▶ **What is needed**
Every line below must come back exactly as it stands, with the images omitted.

Page-level text extractions:
# # # # #

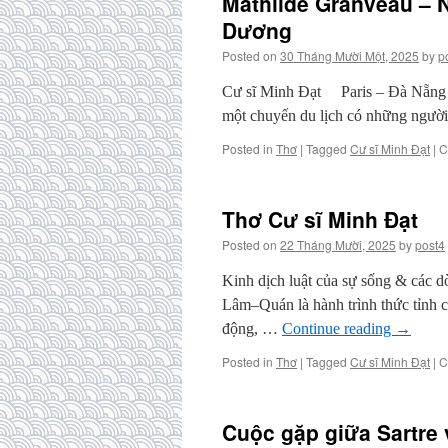
Mathilde Granveau –
Dương
Posted on
30 Tháng Mười Một, 2025
by
p
Cư sĩ Minh Đạt Paris – Đà Nẵng đ
một chuyến du lịch có những người
Posted in
Thơ
|
Tagged
Cư sĩ Minh Đạt
|
C
Thơ Cư sĩ Minh Đạt
Posted on
22 Tháng Mười, 2025
by
post4
Kinh dịch luật của sự sống & các 
Lâm–Quán là hành trình thức tỉnh c
động, …
Continue reading
→
Posted in
Thơ
|
Tagged
Cư sĩ Minh Đạt
|
C
Cuộc gặp giữa Sartre 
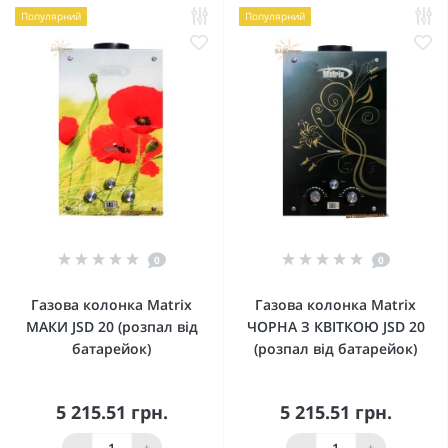
Популярний
Популярний
0
0
Газова колонка Matrix
Газова колонка Matrix
МАКИ JSD 20 (розпал від
ЧОРНА З КВІТКОЮ JSD 20
батарейок)
(розпал від батарейок)
5 215.51 грн.
5 215.51 грн.
-
+
-
+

# # # # #

▶ **Result for this exercise**
Mathilde Granveau –
Dương
Posted on
30 Tháng Mười Một, 2025
by
p
Cư sĩ Minh Đạt Paris – Đà Nẵng đ
một chuyến du lịch có những người
Posted in
Thơ
|
Tagged
Cư sĩ Minh Đạt
|
C
Thơ Cư sĩ Minh Đạt
Posted on
22 Tháng Mười, 2025
by
post4
Kinh dịch luật của sự sống & các 
Lâm–Quán là hành trình thức tỉnh c
động, …
Continue reading
→
Posted in
Thơ
|
Tagged
Cư sĩ Minh Đạt
|
C
Cuộc gặp giữa Sartre 
Популярний
Популярний
0
0
Газова колонка Matrix
Газова колонка Matrix
МАКИ JSD 20 (розпал від
ЧОРНА З КВІТКОЮ JSD 20
батарейок)
(розпал від батарейок)
5 215.51 грн.
5 215.51 грн.
-
+
-
+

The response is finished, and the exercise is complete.